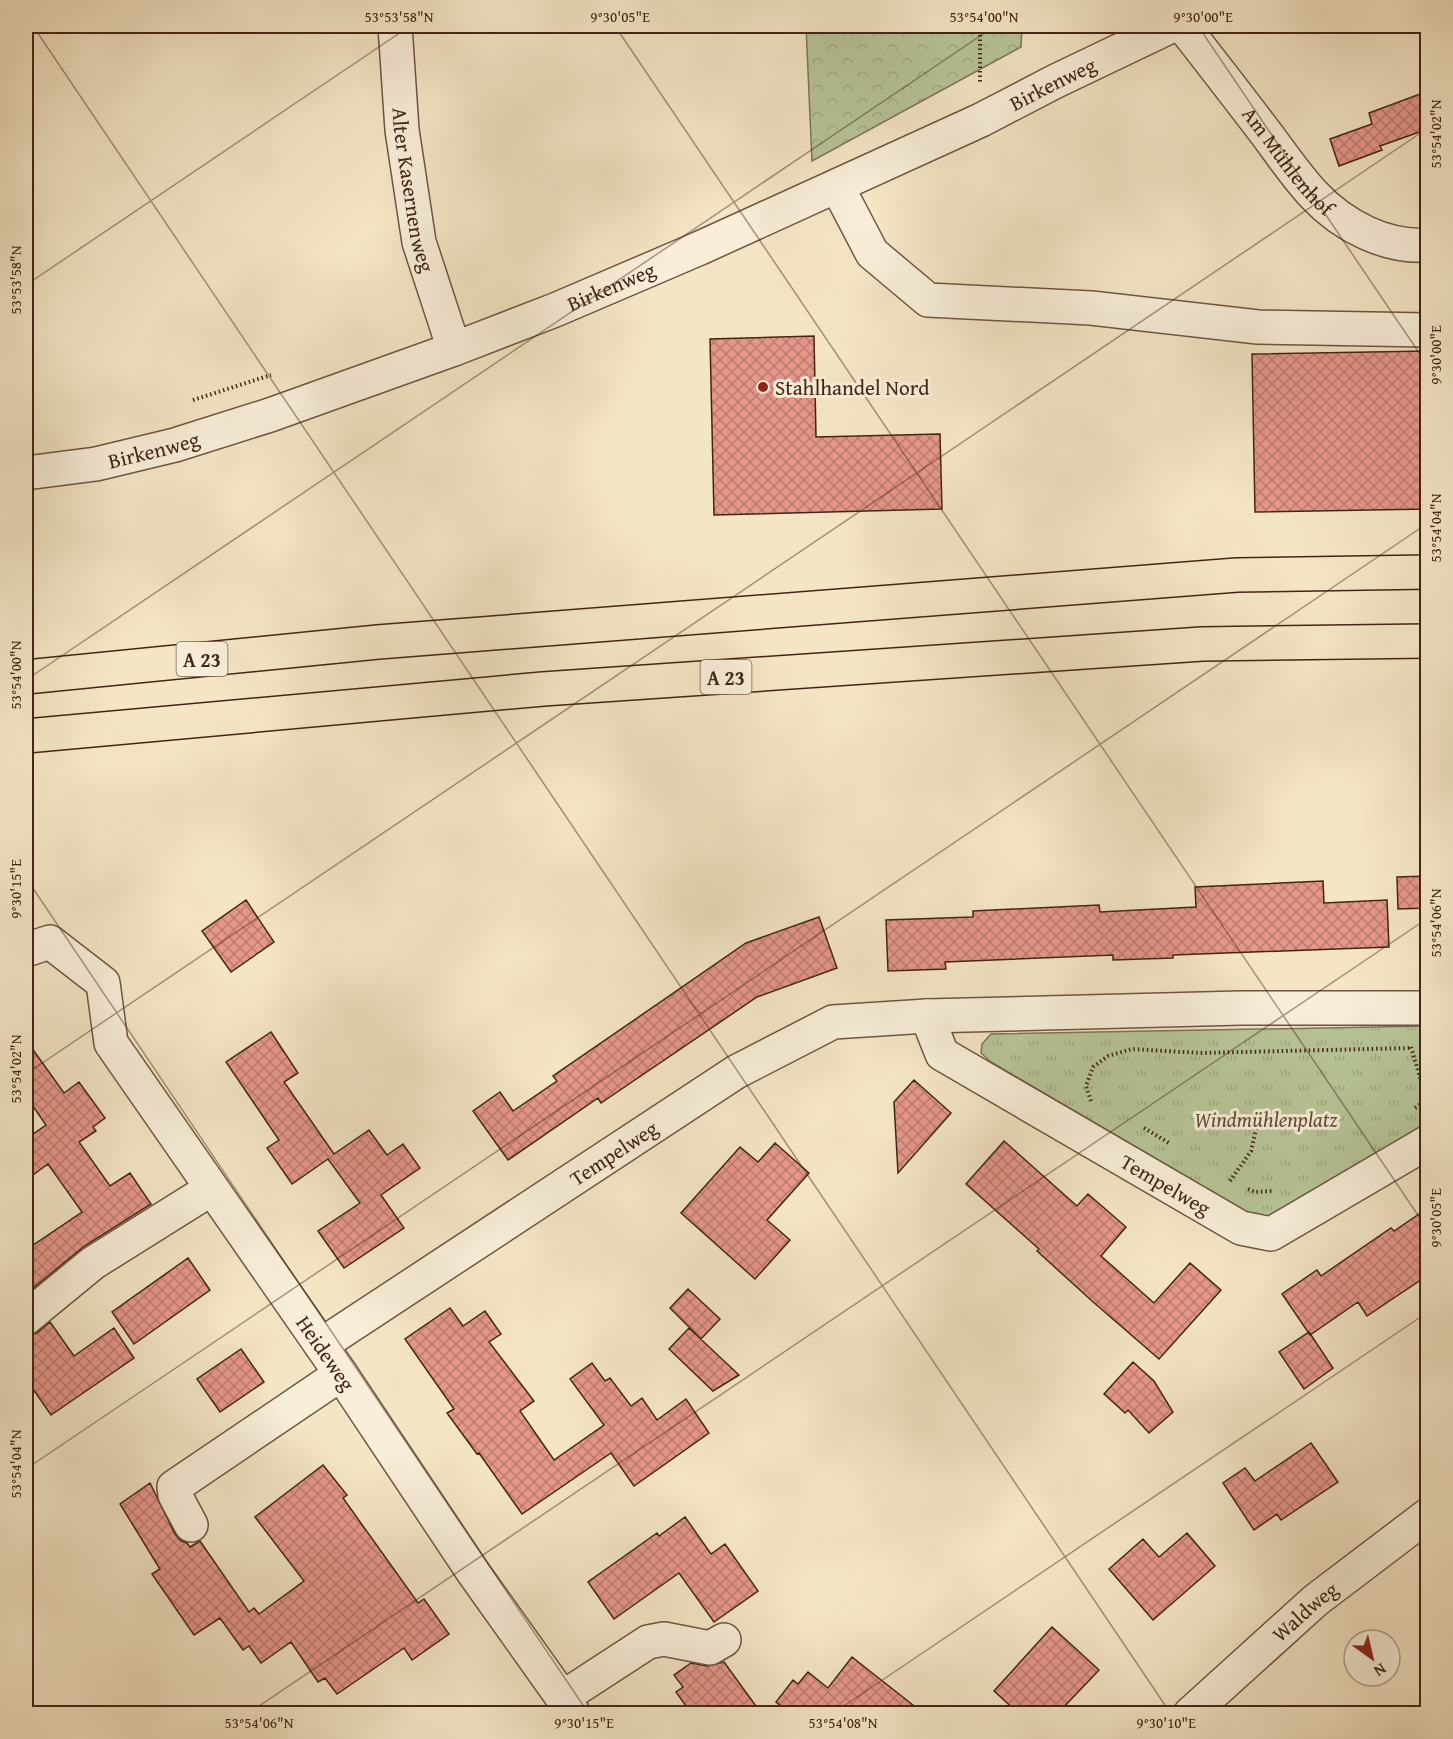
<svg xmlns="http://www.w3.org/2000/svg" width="1453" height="1739" font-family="'Gentium Book Plus',serif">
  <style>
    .grass { fill: url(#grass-tufts); stroke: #7d7556; stroke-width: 1.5 }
    .forest { fill: url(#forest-crowns); stroke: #7d7556; stroke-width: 1.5 }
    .building { fill: url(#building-cross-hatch); stroke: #432515; stroke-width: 1.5 }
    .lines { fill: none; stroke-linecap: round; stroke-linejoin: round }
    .minor-casing { stroke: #6f5541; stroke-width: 36 }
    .highway-casing { stroke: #432515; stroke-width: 36 }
    .path { stroke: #432515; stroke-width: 4; stroke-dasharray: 1.5 3; stroke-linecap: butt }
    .minor { stroke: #f8eed9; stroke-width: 33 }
    .highway { stroke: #f4e5c5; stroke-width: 33 }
    .ticks { fill: none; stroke: #432515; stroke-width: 1.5; stroke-opacity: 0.45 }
    .poi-dot { fill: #8f2418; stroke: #f8eed9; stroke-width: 2 }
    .labels { text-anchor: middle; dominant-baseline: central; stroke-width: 6; stroke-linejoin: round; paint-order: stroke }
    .shield { fill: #f8eed9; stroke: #796150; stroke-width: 1.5 }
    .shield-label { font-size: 20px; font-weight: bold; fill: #432515 }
    .street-label { font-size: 21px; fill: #432515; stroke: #f8eed9 }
    .poi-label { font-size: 21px; fill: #432515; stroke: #f8eed9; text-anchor: start }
    .park-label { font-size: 21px; font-style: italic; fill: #604d36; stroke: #f8eed9 }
    .neatline { fill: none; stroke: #432515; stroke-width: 2 }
    .ticks-label { font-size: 15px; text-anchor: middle; fill: #432515 }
  </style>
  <defs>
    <pattern id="grass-tufts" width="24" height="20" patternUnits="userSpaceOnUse" patternTransform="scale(1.5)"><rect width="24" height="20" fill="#b7c598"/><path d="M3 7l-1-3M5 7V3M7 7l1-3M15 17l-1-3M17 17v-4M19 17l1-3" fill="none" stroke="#9fa982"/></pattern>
    <pattern id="forest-crowns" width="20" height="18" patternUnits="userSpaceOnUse" patternTransform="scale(1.5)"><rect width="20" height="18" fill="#b7c598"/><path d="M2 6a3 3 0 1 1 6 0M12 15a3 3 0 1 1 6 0" fill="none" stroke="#9fa982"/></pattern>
    <pattern id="building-cross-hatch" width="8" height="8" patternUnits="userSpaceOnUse" patternTransform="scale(1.5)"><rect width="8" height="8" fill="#e6978b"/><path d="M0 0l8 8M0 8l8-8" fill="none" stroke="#bc7b70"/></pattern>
  </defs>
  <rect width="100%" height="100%" fill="#f4e5c5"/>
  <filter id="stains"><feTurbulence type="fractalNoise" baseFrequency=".00333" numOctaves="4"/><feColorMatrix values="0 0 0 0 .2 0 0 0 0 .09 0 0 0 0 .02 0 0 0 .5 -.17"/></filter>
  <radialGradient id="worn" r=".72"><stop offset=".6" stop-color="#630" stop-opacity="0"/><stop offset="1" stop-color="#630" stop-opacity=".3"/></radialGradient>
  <!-- grass -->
  <path class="grass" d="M 1427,1026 L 1427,1129 L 1276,1218 L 1254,1216 L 991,1062 L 981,1053 L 982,1044 L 991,1034 Z"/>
  <!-- forest -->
  <path class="forest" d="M 806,26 L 1022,26 L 1021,47 L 812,161 Z"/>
  <!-- building -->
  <path class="building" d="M 1428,91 L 1428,129 L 1380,146 L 1382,150 L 1339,166 L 1330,139 L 1372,124 L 1369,113 Z
    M 814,336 L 816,437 L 940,434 L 942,509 L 714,515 L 710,339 Z
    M 1428,351 L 1428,509 L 1255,512 L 1252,354 Z
    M 1428,876 L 1428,908 L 1398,909 L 1397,877 Z
    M 1323,881 L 1324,903 L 1387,900 L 1389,947 L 1173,955 L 1173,958 L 1113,960 L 1113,955 L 945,962 L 946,969 L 888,971 L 886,920 L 973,917 L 973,911 L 1099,905 L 1100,912 L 1196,907 L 1195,887 Z
    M 246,900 L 274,942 L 231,972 L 202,931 Z
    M 819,917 L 837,968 L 757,997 L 601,1103 L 598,1098 L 508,1160 L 473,1111 L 500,1092 L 513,1111 L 557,1081 L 553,1076 L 746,943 Z
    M 271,1032 L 298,1073 L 284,1082 L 334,1154 L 369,1130 L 387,1155 L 403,1144 L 420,1168 L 381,1195 L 404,1228 L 344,1268 L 318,1231 L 360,1203 L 328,1159 L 292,1184 L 267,1148 L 279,1140 L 226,1062 Z
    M 26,1040 L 64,1093 L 79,1082 L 105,1118 L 93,1127 L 96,1131 L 79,1142 L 110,1186 L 130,1173 L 151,1204 L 83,1247 L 26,1294 L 26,1250 L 82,1212 L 48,1164 L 26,1180 L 26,1139 L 46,1125 L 26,1096 Z
    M 914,1080 L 951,1113 L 898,1173 L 894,1102 Z
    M 1004,1141 L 1077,1206 L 1088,1194 L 1126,1227 L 1101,1256 L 1154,1303 L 1190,1263 L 1221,1290 L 1159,1359 L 1092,1301 L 1037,1251 L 1039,1249 L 966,1184 Z
    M 775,1143 L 809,1173 L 767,1220 L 790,1240 L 755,1279 L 681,1213 L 740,1147 L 758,1162 Z
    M 1428,1208 L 1428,1275 L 1367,1316 L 1358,1302 L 1310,1335 L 1282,1294 L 1317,1270 L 1321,1276 L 1391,1228 L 1394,1231 Z
    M 188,1258 L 210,1290 L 134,1344 L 112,1312 Z
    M 688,1289 L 720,1319 L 701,1339 L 670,1308 Z
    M 450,1308 L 463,1326 L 485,1311 L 501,1334 L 489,1342 L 534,1401 L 520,1411 L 554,1460 L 604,1425 L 570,1379 L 592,1363 L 605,1381 L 610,1378 L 631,1406 L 642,1398 L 657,1420 L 686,1399 L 709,1433 L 634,1486 L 611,1453 L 522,1514 L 479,1453 L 477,1454 L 447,1413 L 454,1409 L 405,1339 Z
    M 50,1322 L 74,1356 L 114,1328 L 134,1358 L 51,1415 L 26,1379 L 26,1336 L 37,1333 Z
    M 689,1328 L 739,1375 L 713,1391 L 669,1349 Z
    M 1309,1332 L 1333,1368 L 1304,1389 L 1279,1352 Z
    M 241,1349 L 264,1382 L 220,1412 L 197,1379 Z
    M 1133,1362 L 1154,1381 L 1173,1412 L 1149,1433 L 1128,1410 L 1125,1413 L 1104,1394 Z
    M 1311,1443 L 1338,1482 L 1281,1520 L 1277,1514 L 1254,1530 L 1223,1483 L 1245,1468 L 1255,1481 Z
    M 323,1465 L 347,1495 L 343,1498 L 418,1603 L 424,1599 L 449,1634 L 412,1660 L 404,1648 L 337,1694 L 325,1678 L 318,1682 L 291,1642 L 261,1663 L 249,1646 L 243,1650 L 220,1618 L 194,1635 L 152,1574 L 160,1569 L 120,1504 L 150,1483 L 175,1534 L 181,1541 L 187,1543 L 190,1547 L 200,1541 L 249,1612 L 254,1608 L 259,1614 L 304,1581 L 255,1517 Z
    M 685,1517 L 711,1554 L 725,1544 L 758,1591 L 714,1622 L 679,1573 L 614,1619 L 588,1582 L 657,1533 L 659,1536 Z
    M 1187,1533 L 1215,1566 L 1153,1620 L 1109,1569 L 1143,1539 L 1159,1557 Z
    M 1052,1627 L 1099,1670 L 1058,1713 L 1018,1713 L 994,1691 Z
    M 852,1657 L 923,1713 L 775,1713 L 781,1706 L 776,1702 L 793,1680 L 798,1684 L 808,1672 L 828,1688 Z
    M 724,1662 L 761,1713 L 691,1713 L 676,1692 L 683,1687 L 674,1675 L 691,1663 L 707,1666 Z"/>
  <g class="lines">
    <defs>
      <g id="minor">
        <path id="s1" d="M 395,26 L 402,130 L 419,242 L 454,349"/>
        <path id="s2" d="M 1183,26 C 1208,58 1233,90 1258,123 C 1277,147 1294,174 1314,195 C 1343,226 1386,248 1428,245"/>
        <path d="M 837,186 L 872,253 L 928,300 L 1091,308 L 1258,327 L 1428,330"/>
        <path id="s3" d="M 26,473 L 96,464 L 175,445 L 270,415 L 454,349 L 555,310 L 700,248 L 981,120 L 1056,81 L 1171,26"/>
        <path id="s4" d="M 26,950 L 50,942 L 103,983 L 111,1043 L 341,1374 L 473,1572 L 574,1714"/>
        <path id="s5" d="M 927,1016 L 942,1054 L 1241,1228 L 1271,1234 L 1428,1142"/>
        <path d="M 26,1318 L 93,1263 L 211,1189"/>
        <path id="s6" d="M 321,1345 L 736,1072 L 833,1022 L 927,1016 L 1241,1008 L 1428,1008"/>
        <path d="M 191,1525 L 175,1495 L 174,1487 L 341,1374"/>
        <path d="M 562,1698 L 648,1642 L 664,1639 L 710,1648 L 724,1640"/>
        <path id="s7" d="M 1190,1714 L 1316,1600 L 1428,1515"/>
      </g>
      <path id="highway" d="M 26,677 L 378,642 L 1237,575 L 1428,572
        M 26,736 L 543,689 L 1202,644 L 1428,641"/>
    </defs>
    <!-- minor casing -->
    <use href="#minor" class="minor-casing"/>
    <!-- highway casing -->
    <use href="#highway" class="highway-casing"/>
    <!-- path -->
    <path class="path" d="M 980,26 L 980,82
      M 193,400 L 271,375
      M 1411,1047 L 1427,1101
      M 1091,1101 L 1086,1086 L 1093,1067 L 1108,1056 L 1132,1049 L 1200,1053 L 1411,1048
      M 1415,1108 L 1427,1100
      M 1144,1128 L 1169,1143
      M 1230,1181 L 1251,1151 L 1257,1125
      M 1248,1189 L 1255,1192 L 1273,1191"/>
    <!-- minor -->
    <use href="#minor" class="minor"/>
    <!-- highway -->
    <use href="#highway" class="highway"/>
  </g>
  <!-- ticks -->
  <path class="ticks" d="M 33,26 L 1171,1714M 615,26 L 1428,1230M 1198,26 L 1428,366M 26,285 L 410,26M 26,680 L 995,26M 26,878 L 589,1714M 26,1074 L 1428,128M 26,1469 L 1428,523M 247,1714 L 1428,918M 832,1714 L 1428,1312M 1417,1714 L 1428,1707"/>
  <!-- markers -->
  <circle class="poi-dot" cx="763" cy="387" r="6"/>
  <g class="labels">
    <!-- shield labels -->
    <g class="shield">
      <rect x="176.5" y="642" width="51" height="34" rx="4.5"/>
      <rect x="700.5" y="660" width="51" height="34" rx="4.5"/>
    </g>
    <g class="shield-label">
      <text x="202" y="659">A 23</text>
      <text x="726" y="677">A 23</text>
    </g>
    <!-- street labels -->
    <g class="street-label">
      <text stroke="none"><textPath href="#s3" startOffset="1102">Birkenweg</textPath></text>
      <text stroke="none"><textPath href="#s2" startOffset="171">Am Mühlenhof</textPath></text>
      <text stroke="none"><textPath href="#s1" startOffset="165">Alter Kasernenweg</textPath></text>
      <text stroke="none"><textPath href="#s3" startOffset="616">Birkenweg</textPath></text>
      <text stroke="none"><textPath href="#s3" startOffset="130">Birkenweg</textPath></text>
      <text stroke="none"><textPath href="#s6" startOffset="350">Tempelweg</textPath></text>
      <text stroke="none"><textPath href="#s5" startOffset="300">Tempelweg</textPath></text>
      <text stroke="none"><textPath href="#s4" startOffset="530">Heideweg</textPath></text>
      <text stroke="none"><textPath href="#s7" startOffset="154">Waldweg</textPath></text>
    </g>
    <!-- poi labels -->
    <g class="poi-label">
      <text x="775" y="387">Stahlhandel Nord</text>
    </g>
    <!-- park labels -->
    <g class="park-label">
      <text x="1266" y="1119">Windmühlenplatz</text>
    </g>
  </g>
  <!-- margin -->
  <rect width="1453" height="1739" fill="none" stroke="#f4e5c5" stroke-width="66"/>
  <!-- north arrow -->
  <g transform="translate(1372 1658) rotate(146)"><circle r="28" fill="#f8eed9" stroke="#b09e8b" stroke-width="1.5"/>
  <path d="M0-4.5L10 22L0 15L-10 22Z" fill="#8f2418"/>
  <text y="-9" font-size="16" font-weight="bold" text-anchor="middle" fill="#432515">N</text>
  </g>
  <rect x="33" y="33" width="1387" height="1673" class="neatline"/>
  <g class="ticks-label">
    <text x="399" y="22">53°53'58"N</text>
    <text x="620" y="22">9°30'05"E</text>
    <text x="984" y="22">53°54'00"N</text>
    <text x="1203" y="22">9°30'00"E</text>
    <text transform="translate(1436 134) rotate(-90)" y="5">53°54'02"N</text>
    <text transform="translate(16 280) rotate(-90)" y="5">53°53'58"N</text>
    <text transform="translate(1436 355) rotate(-90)" y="5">9°30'00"E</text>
    <text transform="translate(1436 528) rotate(-90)" y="5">53°54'04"N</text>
    <text transform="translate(16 675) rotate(-90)" y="5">53°54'00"N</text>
    <text transform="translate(16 889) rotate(-90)" y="5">9°30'15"E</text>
    <text transform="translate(1436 923) rotate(-90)" y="5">53°54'06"N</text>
    <text transform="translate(16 1069) rotate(-90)" y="5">53°54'02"N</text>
    <text transform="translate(1436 1218) rotate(-90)" y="5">9°30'05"E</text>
    <text transform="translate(16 1464) rotate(-90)" y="5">53°54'04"N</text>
    <text x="259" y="1728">53°54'06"N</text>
    <text x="584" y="1728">9°30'15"E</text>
    <text x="843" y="1728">53°54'08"N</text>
    <text x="1166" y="1728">9°30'10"E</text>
  </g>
  <rect width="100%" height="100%" filter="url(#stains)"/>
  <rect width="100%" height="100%" fill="url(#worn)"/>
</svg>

= Problem statement =
Make a copy of each line in the records above that has the word "linejoin".

= Result of the task =
    .lines { fill: none; stroke-linecap: round; stroke-linejoin: round }
    .labels { text-anchor: middle; dominant-baseline: central; stroke-width: 6; stroke-linejoin: round; paint-order: stroke }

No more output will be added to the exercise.